"Everyone Serves" from Blue Star Families
Posted July 2, 2013
By: Molly Blake of Blue Star Families
“It’s a big deal, right?” said my new neighbor. It was more like a question – rather than a statement.
“Yes, retiring after 20 years in the United States Marine Corps is, in fact, a big deal,” I replied, rather proudly. We made it, you see. My husband and I made it through to the end that, once when he was a newly minted Captain, seemed light years away.

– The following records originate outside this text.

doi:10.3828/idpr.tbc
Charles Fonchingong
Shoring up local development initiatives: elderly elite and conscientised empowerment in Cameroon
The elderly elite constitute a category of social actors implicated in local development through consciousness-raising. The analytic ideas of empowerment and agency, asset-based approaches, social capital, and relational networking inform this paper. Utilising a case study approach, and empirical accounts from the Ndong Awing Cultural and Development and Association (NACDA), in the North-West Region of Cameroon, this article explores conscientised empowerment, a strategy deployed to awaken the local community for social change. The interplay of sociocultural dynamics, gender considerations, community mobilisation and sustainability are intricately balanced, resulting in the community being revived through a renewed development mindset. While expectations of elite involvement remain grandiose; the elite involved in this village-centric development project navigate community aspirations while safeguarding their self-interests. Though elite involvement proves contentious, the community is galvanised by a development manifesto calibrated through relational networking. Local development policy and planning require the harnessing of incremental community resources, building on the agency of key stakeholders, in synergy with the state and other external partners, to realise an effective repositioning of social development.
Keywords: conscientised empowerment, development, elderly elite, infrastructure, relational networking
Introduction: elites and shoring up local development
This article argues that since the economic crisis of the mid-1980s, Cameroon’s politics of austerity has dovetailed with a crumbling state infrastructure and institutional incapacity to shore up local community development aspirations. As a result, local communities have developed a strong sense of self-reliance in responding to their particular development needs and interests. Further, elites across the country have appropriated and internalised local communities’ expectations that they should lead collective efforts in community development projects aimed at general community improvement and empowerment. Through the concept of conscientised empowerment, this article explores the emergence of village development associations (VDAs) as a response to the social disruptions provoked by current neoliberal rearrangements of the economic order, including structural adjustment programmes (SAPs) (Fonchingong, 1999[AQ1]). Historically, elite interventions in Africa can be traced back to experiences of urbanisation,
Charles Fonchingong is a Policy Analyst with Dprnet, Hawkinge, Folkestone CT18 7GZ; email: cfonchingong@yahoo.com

Retirement (I can’t stand that word) is already serving up an adventurous dish. Moving, settling in our new digs, explaining to our girls why daddy doesn’t wear his ‘onsie’ to work anymore and it seems, clarifying what that means to our new neighbors. These happenings are all fun and exciting and eye-opening but I have to say the best part about our status change is the fact that my husband will never deploy again.
I wish I could say that was the case for the thousands of other milspouses and milkids out there – the drawdown continues – but this doesn’t happen overnight. Squadrons and units and battalions rotate in and out of places all over the world, not just Afghanistan, and the rollercoaster ride begins long before that teary farewell and endures for long after the joyful homecoming.

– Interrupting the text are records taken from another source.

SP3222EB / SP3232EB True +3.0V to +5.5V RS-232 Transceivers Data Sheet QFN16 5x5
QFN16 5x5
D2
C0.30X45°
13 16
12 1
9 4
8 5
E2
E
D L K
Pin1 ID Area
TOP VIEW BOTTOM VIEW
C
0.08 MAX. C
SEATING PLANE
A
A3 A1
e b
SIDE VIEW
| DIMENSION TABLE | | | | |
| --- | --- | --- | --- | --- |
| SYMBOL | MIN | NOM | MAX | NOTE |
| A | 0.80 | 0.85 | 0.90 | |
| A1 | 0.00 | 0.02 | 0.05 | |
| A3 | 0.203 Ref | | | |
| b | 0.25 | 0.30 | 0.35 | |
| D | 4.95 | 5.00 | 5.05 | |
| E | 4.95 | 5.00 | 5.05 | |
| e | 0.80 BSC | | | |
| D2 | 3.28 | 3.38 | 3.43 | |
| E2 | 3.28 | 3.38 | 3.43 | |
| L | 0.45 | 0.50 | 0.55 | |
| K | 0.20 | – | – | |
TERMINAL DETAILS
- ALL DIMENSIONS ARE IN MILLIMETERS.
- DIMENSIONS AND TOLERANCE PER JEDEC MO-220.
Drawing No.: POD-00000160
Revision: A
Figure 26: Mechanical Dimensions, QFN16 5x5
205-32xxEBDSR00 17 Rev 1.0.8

It’s why Blue Star Families partnered with Vulcan Productions to create a free e-book called “Everyone Serves: A Handbook for Family & Friends of Service Members During Pre-Deployment, Deployment, and Reintegration.” Available online, the book serves as a springboard for the conversations that need to happen before, during and after deployments. Even better, we’ve asked some stellar mil-bloggers to write weekly about where they are in the deployment life cycle. The blog series will run for five months and include the ups and downs that all spouses and service members face when a deployment rolls around.

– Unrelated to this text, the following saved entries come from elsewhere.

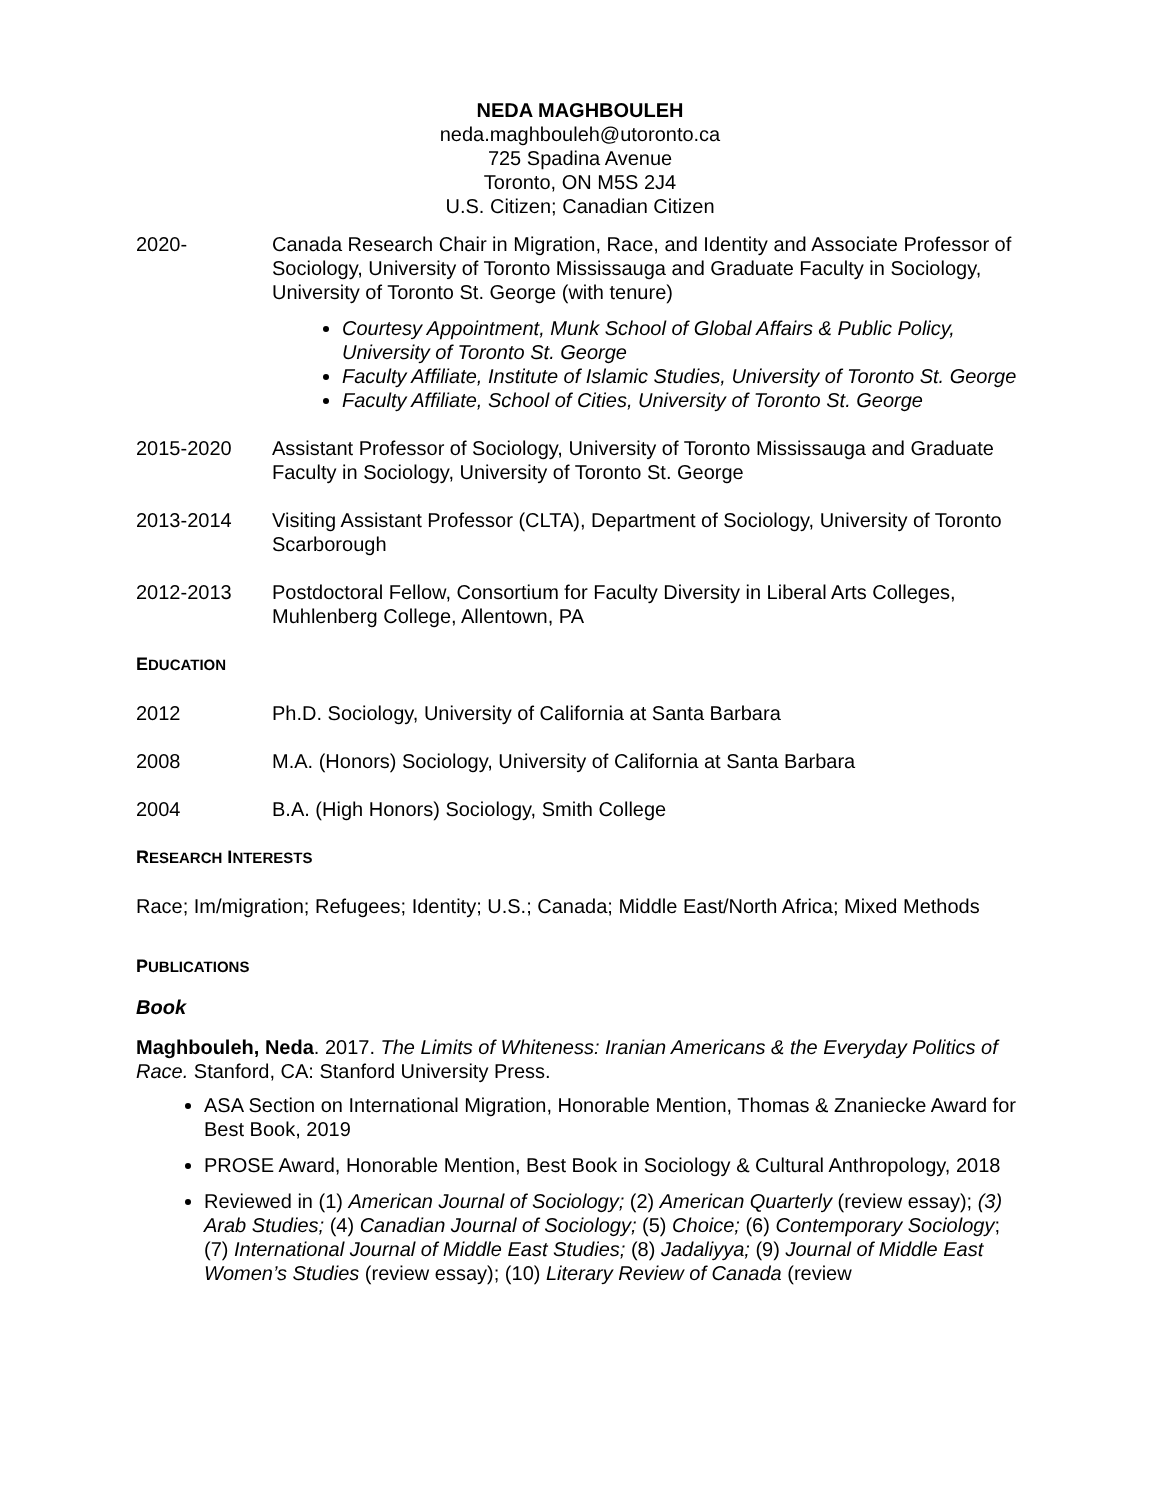NEDA MAGHBOULEH
neda.maghbouleh@utoronto.ca
725 Spadina Avenue
Toronto, ON M5S 2J4
U.S. Citizen; Canadian Citizen
2020- Canada Research Chair in Migration, Race, and Identity and Associate Professor of Sociology, University of Toronto Mississauga and Graduate Faculty in Sociology, University of Toronto St. George (with tenure)
Courtesy Appointment, Munk School of Global Affairs & Public Policy, University of Toronto St. George
Faculty Affiliate, Institute of Islamic Studies, University of Toronto St. George
Faculty Affiliate, School of Cities, University of Toronto St. George
2015-2020 Assistant Professor of Sociology, University of Toronto Mississauga and Graduate Faculty in Sociology, University of Toronto St. George
2013-2014 Visiting Assistant Professor (CLTA), Department of Sociology, University of Toronto Scarborough
2012-2013 Postdoctoral Fellow, Consortium for Faculty Diversity in Liberal Arts Colleges, Muhlenberg College, Allentown, PA
EDUCATION
2012 Ph.D. Sociology, University of California at Santa Barbara
2008 M.A. (Honors) Sociology, University of California at Santa Barbara
2004 B.A. (High Honors) Sociology, Smith College
RESEARCH INTERESTS
Race; Im/migration; Refugees; Identity; U.S.; Canada; Middle East/North Africa; Mixed Methods
PUBLICATIONS
Book
Maghbouleh, Neda. 2017. The Limits of Whiteness: Iranian Americans & the Everyday Politics of Race. Stanford, CA: Stanford University Press.
ASA Section on International Migration, Honorable Mention, Thomas & Znaniecke Award for Best Book, 2019
PROSE Award, Honorable Mention, Best Book in Sociology & Cultural Anthropology, 2018
Reviewed in (1) American Journal of Sociology; (2) American Quarterly (review essay); (3) Arab Studies; (4) Canadian Journal of Sociology; (5) Choice; (6) Contemporary Sociology; (7) International Journal of Middle East Studies; (8) Jadaliyya; (9) Journal of Middle East Women’s Studies (review essay); (10) Literary Review of Canada (review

And then check back each week to find out how they are managing their personal deployment adventure. You can read Everyone Serves online (or order it on Amazon, Apple, Barnes and Noble, Google, and Kobo). Did I mention it’s free and contains worksheets, resources, video tips and more all focusing on the crazy ride that is a deployment.
Stay tuned as there’s still so much to talk about from my new perspective as a military spouse (ret.). In the meantime, I’m thinking about an alterative to ‘retired.’ Retired just sounds old and grey and wrinkly. I’m thinking emeritus might be better. ‘Molly Blake, Military Spouse Emeritus.’ It’s got a nice ring to it.